THE TASK. A partial copy is required: transcribe exactly the lines from the one containing "framed print: present [235,60,278,145]" through the last line below, without any pictures.

(Multi-frame change data)
################
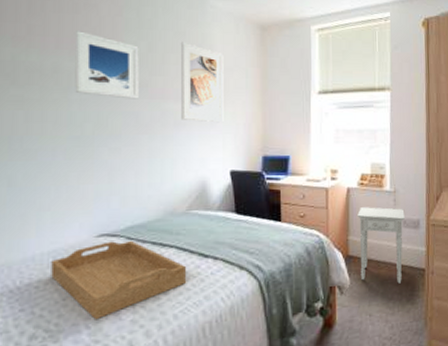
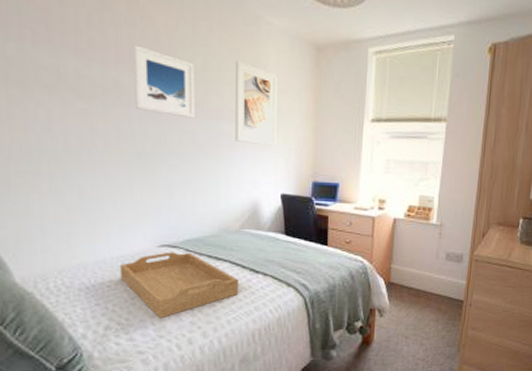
nightstand: present [357,207,405,284] -> none [400,238,449,312]

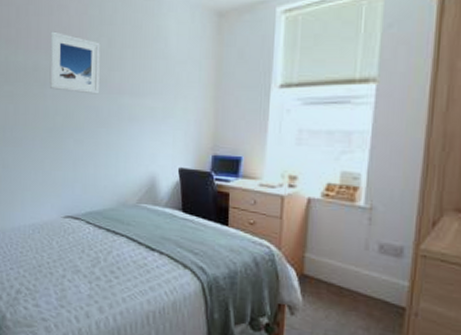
serving tray: present [120,252,239,319] -> none [31,223,135,289]
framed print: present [235,60,278,145] -> none [135,35,178,117]

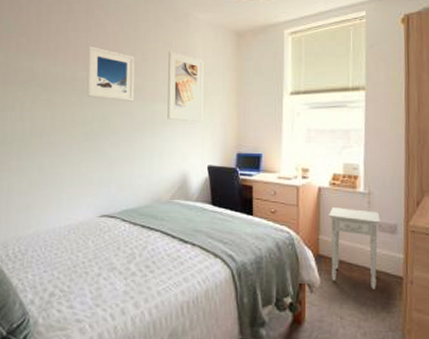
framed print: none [135,35,178,117] -> present [167,51,204,121]
nightstand: none [316,222,383,318] -> present [329,207,380,289]

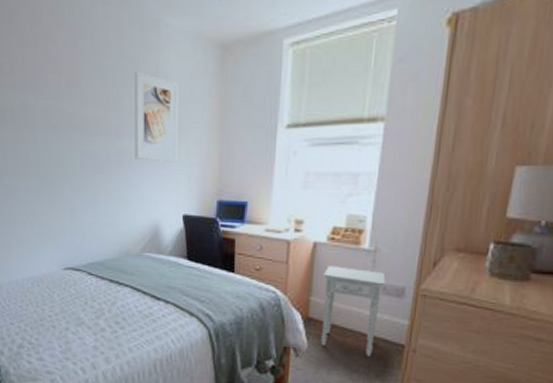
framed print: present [86,46,135,102] -> none [38,66,95,137]

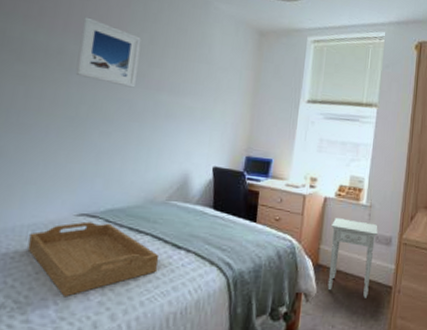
serving tray: none [30,275,141,341] -> present [27,221,159,298]
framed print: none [38,66,95,137] -> present [75,16,142,88]
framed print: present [134,71,179,161] -> none [173,38,221,119]

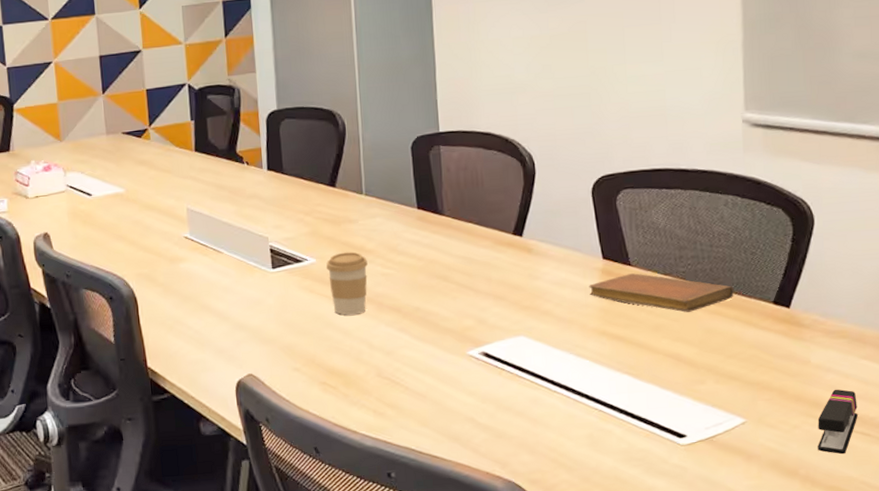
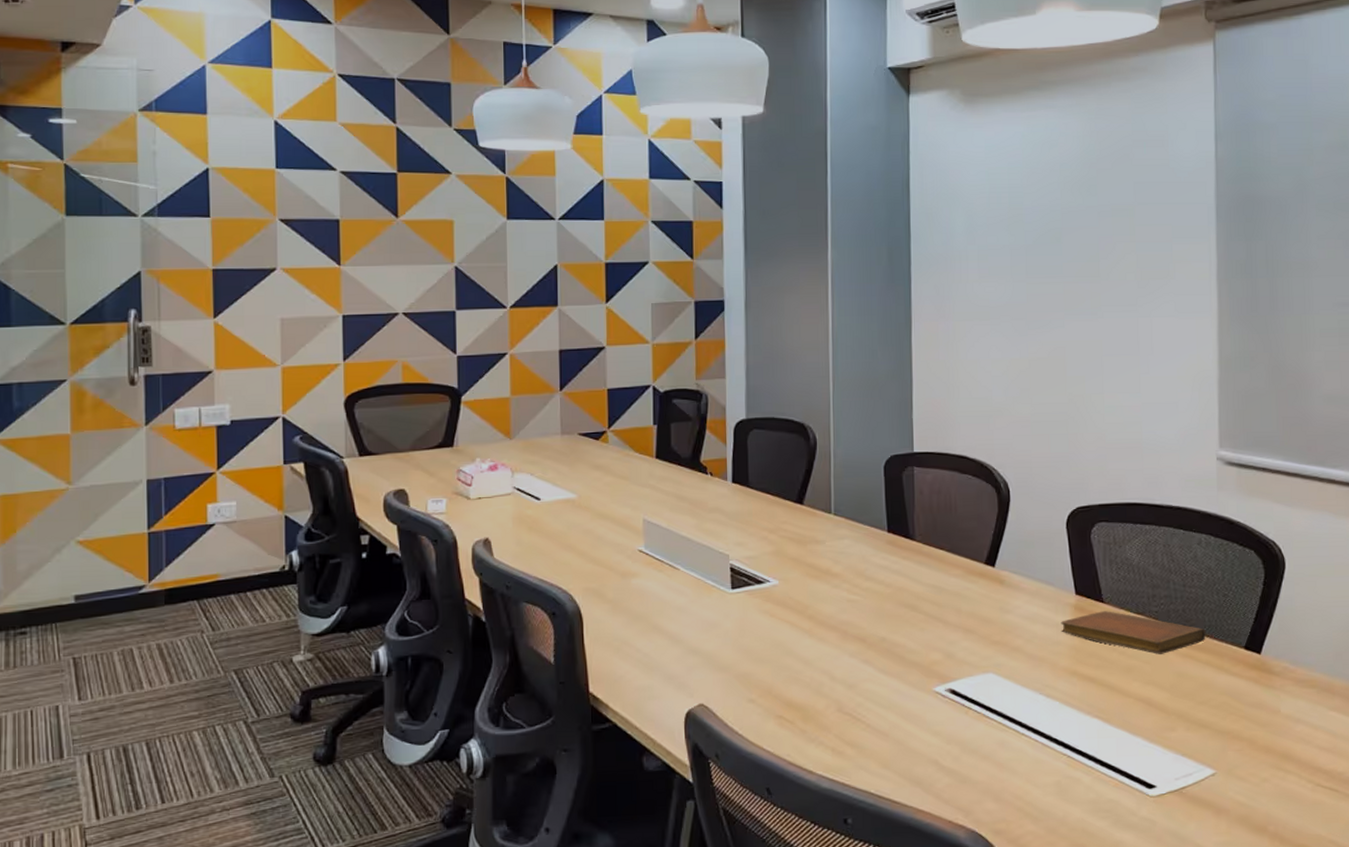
coffee cup: present [326,251,368,315] -> none [788,574,833,643]
stapler: present [817,389,858,455] -> none [1287,741,1327,811]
################
REPLY.
framed print: present [235,60,278,145] -> none [135,35,178,117]

framed print: none [135,35,178,117] -> present [167,51,204,121]
nightstand: none [316,222,383,318] -> present [329,207,380,289]

framed print: present [86,46,135,102] -> none [38,66,95,137]

serving tray: none [30,275,141,341] -> present [27,221,159,298]
framed print: none [38,66,95,137] -> present [75,16,142,88]
framed print: present [134,71,179,161] -> none [173,38,221,119]

coffee cup: present [326,251,368,315] -> none [788,574,833,643]
stapler: present [817,389,858,455] -> none [1287,741,1327,811]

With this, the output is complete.